Аристократия, элита, достигали взаимопонимания, делали карьеру за счет трудового люда. В привилегированном положении была аристократия немецкая, польская, тюркская, грузинская и пр. Она служила своему государю и своей династии (немцы-прибалты считали ее гольштинским домом). Характерно, что хан Нахичеванский, генерал Келлер и бароны Маннергейм и Врангель в дни вынужденного отречения Николая II были готовы двинуть свои корпуса (гвардии и казачества) на помощь императору по первому же сигналу, но он так и не последовал. Их поведение поразительно отлично от позиции великих князей Романовых. И еще. Во время Зимней войны 1939 г. у Маннергейма на столе стоял портрет Николая II с надписью «Мой Государь». Много позже он принимал у себя в Швейцарии как старых сослуживцев бывших русских офицеров Уланского гвардейского полка. Это был «его полк»15. Подобные факты свидетельствуют о наличии определенного образа мыслей, поведения, традиций, оказавшихся весьма стойкими, хотя все же и недостаточными «скрепами» империи.

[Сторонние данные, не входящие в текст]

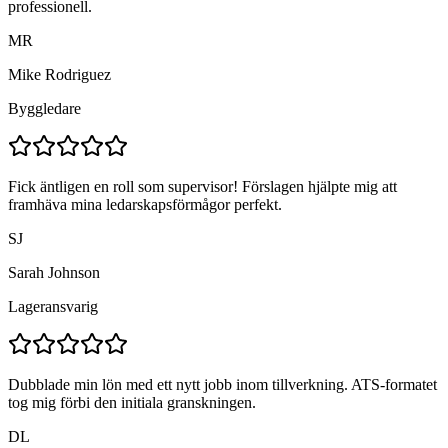
professionell.
MR
Mike Rodriguez
Byggledare
Fick äntligen en roll som supervisor! Förslagen hjälpte mig att
framhäva mina ledarskapsförmågor perfekt.
SJ
Sarah Johnson
Lageransvarig
Dubblade min lön med ett nytt jobb inom tillverkning. ATS-formatet
tog mig förbi den initiala granskningen.
DL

Особого внимания заслуживают материалы Витте при научной экспертизе проекта законов. Они весьма характерны и помогают уточнить позицию премьера и суть тогдашних споров вокруг новой редакции коренных законов.

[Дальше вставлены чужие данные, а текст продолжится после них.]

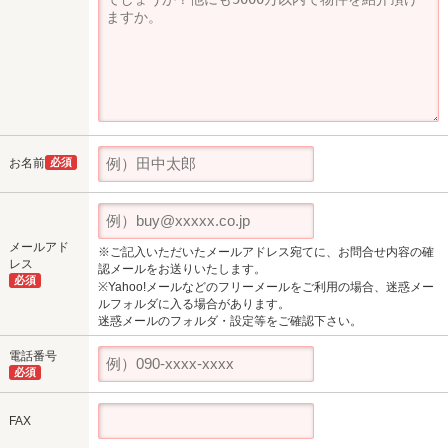
お名前
必須
メールアド
※ご記入いただいたメールアドレス宛てに、お問合せ内容の確
レス
認メールをお送りいたします。
必須
※Yahoo!メールなどのフリーメールをご利用の場合、迷惑メー
ルフォルダに入る場合があります。
迷惑メールのフォルダ・設定等をご確認下さい。
電話番号
必須
FAX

Особенное значение Витте придавал вопросу о титуле «самодержец». Соответствующая статья в проекте Государственной канцелярии гласила: «Государю императору, самодержцу всероссийскому, принадлежит верховная в государстве власть». Измененная Советом министров формула звучала так: «Императору всероссийскому принадлежит верховная самодержавная власть. Повиноваться власти его не только за страх, но и за совесть сам Бог повелевает». В сущности, разницы не было. Но в процессе работы над конституционными проектами возник вопрос о согласовании титула императора с наличием Госдумы и «началами Октябрьского манифеста». Исчезновение из титула словечка «неограниченный» и было связано с этим конституционным духом. Но Витте знал позицию императора, упорно настаивающего, что сохраняется «самодержавие как встарь». Императору было не по душе, что в проекте новой редакции законов исчезла «неограниченность» его власти. Витте, учитывая позицию царя, внес в формулу Совета министров это уточнение, заявляя, что, поскольку власть царя не будет более определена как неограниченная, необходимо назвать ее самодержавной. Он считал это своей главной заслугой.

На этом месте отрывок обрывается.